LAUSANNE, Switzerland (AP) _ An early morning fax from a jilted spouse has the International Olympic Committee looking again at the conduct of one of its members.

In a move that ended a week of uncertainty and took the case out of the hands of one of its top-ranking officers, the IOC said Friday its executive board would investigate Australian member Phil Coles for allegedly accepting expensive jewelry from a bid city.

``As a result of the fact that a communication has been received from a third party, the executive board decided to investigate the matter further,″ an IOC statement said.
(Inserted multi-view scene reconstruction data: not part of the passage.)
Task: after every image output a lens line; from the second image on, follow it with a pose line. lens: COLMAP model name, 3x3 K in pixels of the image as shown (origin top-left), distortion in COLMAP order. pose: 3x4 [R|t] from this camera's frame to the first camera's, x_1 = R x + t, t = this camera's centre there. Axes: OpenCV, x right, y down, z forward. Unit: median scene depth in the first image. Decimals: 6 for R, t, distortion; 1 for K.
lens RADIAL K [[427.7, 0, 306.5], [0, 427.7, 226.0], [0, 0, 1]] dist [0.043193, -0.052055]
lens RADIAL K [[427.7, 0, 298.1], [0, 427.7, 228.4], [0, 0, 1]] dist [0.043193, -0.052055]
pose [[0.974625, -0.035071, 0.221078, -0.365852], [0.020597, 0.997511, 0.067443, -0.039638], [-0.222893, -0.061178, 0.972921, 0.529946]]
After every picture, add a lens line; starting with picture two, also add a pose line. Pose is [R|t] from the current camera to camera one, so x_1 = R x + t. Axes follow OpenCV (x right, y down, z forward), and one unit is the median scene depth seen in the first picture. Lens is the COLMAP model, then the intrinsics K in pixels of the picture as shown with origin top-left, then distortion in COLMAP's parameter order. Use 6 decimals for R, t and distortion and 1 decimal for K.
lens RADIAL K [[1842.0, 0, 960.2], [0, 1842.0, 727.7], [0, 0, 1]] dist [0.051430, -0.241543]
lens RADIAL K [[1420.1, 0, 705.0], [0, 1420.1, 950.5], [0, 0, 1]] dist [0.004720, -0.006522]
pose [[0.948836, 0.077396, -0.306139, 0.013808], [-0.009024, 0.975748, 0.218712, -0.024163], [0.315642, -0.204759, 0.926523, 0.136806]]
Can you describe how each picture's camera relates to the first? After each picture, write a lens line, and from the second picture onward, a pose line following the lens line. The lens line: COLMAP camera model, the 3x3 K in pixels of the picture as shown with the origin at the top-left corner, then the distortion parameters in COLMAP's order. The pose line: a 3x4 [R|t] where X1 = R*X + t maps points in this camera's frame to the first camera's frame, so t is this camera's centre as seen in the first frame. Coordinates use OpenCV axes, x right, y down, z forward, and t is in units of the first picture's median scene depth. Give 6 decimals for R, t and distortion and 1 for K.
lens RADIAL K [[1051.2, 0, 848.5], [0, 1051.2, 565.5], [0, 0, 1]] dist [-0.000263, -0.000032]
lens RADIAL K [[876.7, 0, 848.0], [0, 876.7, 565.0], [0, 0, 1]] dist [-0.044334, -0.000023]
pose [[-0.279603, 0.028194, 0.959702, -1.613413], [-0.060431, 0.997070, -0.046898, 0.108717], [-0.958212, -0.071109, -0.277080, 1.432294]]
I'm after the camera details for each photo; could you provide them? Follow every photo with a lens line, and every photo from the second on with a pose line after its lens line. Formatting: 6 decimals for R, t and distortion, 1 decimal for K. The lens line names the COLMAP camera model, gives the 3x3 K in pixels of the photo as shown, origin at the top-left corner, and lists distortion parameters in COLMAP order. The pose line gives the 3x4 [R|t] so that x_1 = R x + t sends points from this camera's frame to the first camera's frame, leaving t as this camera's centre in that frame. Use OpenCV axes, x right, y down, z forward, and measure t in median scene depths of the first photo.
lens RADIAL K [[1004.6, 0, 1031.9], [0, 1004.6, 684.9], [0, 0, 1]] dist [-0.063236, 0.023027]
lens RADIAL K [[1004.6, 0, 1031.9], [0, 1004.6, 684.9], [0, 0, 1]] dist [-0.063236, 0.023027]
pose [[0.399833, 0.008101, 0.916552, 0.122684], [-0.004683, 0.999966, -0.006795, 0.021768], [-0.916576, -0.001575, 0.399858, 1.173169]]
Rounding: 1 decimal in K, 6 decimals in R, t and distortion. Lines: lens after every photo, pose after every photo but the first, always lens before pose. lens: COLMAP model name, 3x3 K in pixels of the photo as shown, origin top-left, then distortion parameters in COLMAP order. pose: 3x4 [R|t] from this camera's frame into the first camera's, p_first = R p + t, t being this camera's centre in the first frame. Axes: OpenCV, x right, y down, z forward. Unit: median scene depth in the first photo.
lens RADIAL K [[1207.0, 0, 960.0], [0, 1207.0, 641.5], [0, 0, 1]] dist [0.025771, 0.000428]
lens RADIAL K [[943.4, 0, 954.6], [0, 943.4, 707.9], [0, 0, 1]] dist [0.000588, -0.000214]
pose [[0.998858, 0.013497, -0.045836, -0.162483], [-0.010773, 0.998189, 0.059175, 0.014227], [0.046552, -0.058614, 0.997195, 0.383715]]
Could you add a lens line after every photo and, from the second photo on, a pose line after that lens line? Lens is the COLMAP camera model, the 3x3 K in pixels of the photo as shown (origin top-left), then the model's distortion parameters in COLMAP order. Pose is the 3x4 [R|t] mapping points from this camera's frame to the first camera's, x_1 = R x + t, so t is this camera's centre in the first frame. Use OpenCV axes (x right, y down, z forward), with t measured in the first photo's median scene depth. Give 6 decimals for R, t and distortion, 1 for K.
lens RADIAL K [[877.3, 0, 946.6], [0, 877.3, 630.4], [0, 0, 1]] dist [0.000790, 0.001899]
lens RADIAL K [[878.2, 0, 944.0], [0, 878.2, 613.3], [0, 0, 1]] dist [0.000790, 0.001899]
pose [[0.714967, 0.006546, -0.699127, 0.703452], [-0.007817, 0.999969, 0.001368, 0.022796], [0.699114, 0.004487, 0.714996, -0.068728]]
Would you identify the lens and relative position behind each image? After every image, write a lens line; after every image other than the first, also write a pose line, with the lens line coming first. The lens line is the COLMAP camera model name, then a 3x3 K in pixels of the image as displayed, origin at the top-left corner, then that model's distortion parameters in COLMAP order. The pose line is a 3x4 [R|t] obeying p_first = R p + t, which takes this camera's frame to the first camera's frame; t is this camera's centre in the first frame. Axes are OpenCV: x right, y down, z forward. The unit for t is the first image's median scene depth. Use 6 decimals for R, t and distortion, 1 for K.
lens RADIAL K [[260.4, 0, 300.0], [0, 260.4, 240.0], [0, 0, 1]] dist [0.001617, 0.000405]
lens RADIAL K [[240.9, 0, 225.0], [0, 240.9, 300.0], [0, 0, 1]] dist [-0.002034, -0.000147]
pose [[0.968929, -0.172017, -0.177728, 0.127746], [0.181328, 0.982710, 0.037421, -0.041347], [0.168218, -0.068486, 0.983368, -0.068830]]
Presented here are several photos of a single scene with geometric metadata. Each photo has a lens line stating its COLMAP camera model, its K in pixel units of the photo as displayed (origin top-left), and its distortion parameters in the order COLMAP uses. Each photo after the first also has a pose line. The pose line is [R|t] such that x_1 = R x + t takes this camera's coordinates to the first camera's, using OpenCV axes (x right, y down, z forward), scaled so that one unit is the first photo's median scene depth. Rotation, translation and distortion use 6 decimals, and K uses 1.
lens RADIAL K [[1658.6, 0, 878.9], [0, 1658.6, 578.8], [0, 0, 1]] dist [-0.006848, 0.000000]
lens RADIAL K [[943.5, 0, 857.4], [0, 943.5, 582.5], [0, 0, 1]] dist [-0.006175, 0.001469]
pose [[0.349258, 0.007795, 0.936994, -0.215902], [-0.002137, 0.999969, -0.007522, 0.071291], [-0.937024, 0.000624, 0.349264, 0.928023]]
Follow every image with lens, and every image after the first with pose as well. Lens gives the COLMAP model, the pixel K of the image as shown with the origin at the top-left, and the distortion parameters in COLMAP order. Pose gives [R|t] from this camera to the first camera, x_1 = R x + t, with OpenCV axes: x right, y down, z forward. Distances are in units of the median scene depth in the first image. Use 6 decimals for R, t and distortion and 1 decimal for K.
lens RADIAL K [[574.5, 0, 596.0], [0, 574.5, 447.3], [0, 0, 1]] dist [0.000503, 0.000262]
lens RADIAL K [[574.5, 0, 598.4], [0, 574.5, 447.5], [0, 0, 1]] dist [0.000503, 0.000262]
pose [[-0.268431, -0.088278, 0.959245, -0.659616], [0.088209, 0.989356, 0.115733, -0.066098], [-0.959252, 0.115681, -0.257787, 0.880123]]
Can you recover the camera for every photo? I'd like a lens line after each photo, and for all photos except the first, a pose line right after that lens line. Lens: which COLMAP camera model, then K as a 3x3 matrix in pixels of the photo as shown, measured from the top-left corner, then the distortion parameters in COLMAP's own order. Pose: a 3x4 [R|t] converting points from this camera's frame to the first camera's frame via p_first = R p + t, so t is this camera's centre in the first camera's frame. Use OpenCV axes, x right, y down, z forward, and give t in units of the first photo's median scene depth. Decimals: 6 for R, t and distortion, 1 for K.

Georgina Coles, who split with Phil Coles in a bitter divorce almost six years ago, told IOC investigators that the couple received a gold-and-diamond necklace and cufflinks, which she turned into earrings, while visiting Athens, which had an unsuccessful Olympic bid in 1990.

The items have been appraised at $6,300 _ far beyond the IOC’s $150 limit on gifts from bid cities.

Already slapped with a severe censure for accepting lavish travel in the Salt Lake City bid scandal, Phil Coles could be expelled if the board finds he violated the rules again.

In giving the matter to the executive board, the IOC abolished a five-member investigation panel that produced six expulsions, four resignations and 10 warnings in the IOC’s worst scandal, the million-dollar vote-buying scheme of Salt Lake City’s successful 2002 bid.

That took the case out of the control of Dick Pound, an IOC vice president who headed the ad hoc panel and is a longtime friend of Coles.

The jewelry has been the focus of news reports in Australia for the past week, about the time Coles arrived in Lausanne for an emergency IOC assembly that expelled six members and adopted measures described as the first steps of reform in the wake of the Olympics’ worst corruption case.

Pound said Thursday he would act if Georgina Coles sent him information. When he arrived at the committee’s headquarters Friday for an executive board meeting, there was a fax from Australia.

``I can confirm that jewelry (a set of diamond cufflinks and a gold necklace) was given to Mr. Coles and myself in Athens by a man involved in the Athens bid for the 1996 Olympic Games,″ Georgina Coles wrote. ``This occurred in 1990.

``I had the cufflinks made into earrings. This is my final statement on the matter.″

Athens lost the 1996 race to Atlanta in September 1990. Finishing fourth in that contest was Melbourne, Australia.

Phil Coles appeared before the executive board and said he ``appreciated the opportunity to explain the situation.″

He said he would remain on leave from the board of the organizing committee for next year’s Summer Games in Sydney ``until the matter is resolved.″

Coles said his ex-wife’s actions were ``a sad development.″

``She was obviously shown where to send it,″ he said, adding that he had no plans to resign from the IOC despite mounting pressure.

In Sydney, Olympics boss Michael Knight said the IOC had to investigate the jewelry case and called on Coles to ``stop the pain″ by quitting the board of SOCOG, the organizing committee for the 2000 Games.

Coles’ case came up during a meeting of the executive board with Sydney organizers.

``It’s their business, not mine,″ SOCOG chief executive Sandy Hollway said. ``They showed us a copy of the letter and said they want to deliberate on it.″

He said SOCOG was still $135 million short of its sponsorship revenue target, with $53 million still to be identified. But he was confident much of the money will be raised.

He admitted the scandals have made the revenue drive more difficult.

``We acknowledge the climate has not been ideal, but so far it has not hurt us on the sponsorship side,″ he said. ``All the sponsors want the scandal cleaned up, and they have all stayed solid.″

In another matter, the executive board approved a change in the start time of the women’s marathon, from 7:45 a.m. to 9 a.m., on the request of Japanese TV networks.